**Records for this task**
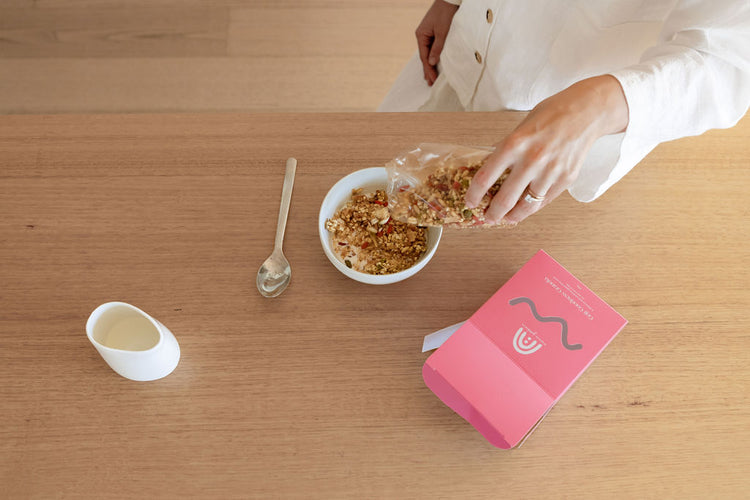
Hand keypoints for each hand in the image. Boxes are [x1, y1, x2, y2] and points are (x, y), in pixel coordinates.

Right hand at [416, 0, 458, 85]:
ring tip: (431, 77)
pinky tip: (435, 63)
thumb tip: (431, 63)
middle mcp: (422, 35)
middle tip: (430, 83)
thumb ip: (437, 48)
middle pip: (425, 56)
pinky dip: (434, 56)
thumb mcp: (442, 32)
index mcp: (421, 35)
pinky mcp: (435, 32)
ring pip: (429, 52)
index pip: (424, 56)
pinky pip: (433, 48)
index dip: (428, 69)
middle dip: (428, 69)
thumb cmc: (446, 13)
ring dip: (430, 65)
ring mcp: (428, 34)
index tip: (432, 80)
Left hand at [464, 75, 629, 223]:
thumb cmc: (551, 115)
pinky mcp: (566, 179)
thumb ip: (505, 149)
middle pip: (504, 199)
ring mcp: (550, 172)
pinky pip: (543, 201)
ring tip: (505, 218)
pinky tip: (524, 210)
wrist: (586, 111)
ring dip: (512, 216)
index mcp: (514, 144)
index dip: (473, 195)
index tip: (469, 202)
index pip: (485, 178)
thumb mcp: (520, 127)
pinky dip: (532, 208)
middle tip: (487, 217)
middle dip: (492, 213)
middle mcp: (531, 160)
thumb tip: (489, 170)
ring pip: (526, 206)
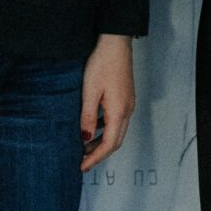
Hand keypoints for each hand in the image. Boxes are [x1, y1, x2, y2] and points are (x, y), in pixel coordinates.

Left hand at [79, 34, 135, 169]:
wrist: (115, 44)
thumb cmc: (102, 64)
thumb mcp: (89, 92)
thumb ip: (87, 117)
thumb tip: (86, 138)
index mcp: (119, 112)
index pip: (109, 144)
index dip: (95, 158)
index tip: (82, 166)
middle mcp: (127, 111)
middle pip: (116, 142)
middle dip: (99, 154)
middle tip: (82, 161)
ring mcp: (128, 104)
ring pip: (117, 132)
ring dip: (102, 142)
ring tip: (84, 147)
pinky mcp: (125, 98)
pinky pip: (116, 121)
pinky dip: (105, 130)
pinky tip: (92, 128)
...
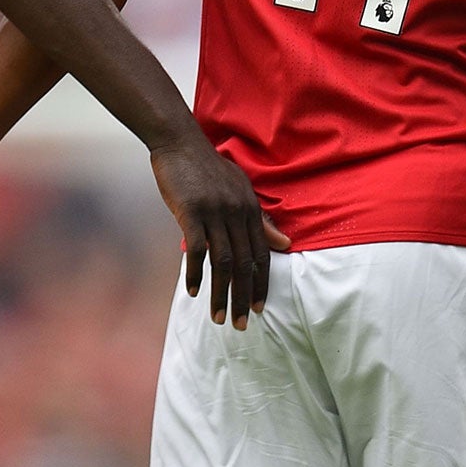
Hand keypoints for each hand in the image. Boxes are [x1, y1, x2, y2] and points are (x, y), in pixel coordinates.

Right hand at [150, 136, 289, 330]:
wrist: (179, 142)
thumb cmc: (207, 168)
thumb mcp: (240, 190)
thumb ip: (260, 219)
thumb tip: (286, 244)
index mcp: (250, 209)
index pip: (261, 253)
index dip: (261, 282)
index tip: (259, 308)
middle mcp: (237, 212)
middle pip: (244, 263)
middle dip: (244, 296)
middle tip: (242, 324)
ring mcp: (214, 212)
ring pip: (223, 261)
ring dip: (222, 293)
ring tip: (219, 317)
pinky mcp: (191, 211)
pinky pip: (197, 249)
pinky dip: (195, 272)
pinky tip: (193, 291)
--
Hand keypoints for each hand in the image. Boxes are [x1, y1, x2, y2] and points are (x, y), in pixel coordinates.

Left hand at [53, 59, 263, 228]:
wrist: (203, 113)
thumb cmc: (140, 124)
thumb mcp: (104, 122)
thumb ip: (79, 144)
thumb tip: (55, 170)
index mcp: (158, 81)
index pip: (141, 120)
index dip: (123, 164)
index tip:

**What is expected**
An exact copy is needed. It runs from the line above containing "ring dip: (430, 65)" down to the line containing "thumb mcp: (89, 92)", both included, with no pictures.

**Exercise result**
ring dip: (430, 65)
ring mcp: (428, 34)
index tip: (432, 80)
Left hand at [464, 75, 629, 223]:
thumb cmc: (551, 115)
pinky mcp: (566, 179)
thumb ip: (505, 149)
middle pip: (504, 199)
ring mcp: (550, 172)
pinky pip: (543, 201)
ring tip: (505, 218)
pinky tip: (524, 210)
wrist: (586, 111)
ring dip: (512, 216)
index mcp: (514, 144)
index dip: (473, 195)
index tip: (469, 202)
index pip: (485, 178)
thumb mcp: (520, 127)
pinky dip: (532, 208)
middle tip: (487, 217)
middle dip: (492, 213)
middle mcp: (531, 160)
thumb tip: (489, 170)
ring pip: (526, 206)
Hand keypoints for each hand in the image. Boxes are [x1, y1, x2, y2] and points are (x, y), in pixel coordinates.

Left hand at [79, 34, 135, 169]:
wrist: (115, 44)
thumb cmc: (102, 64)
thumb mcp: (89, 92)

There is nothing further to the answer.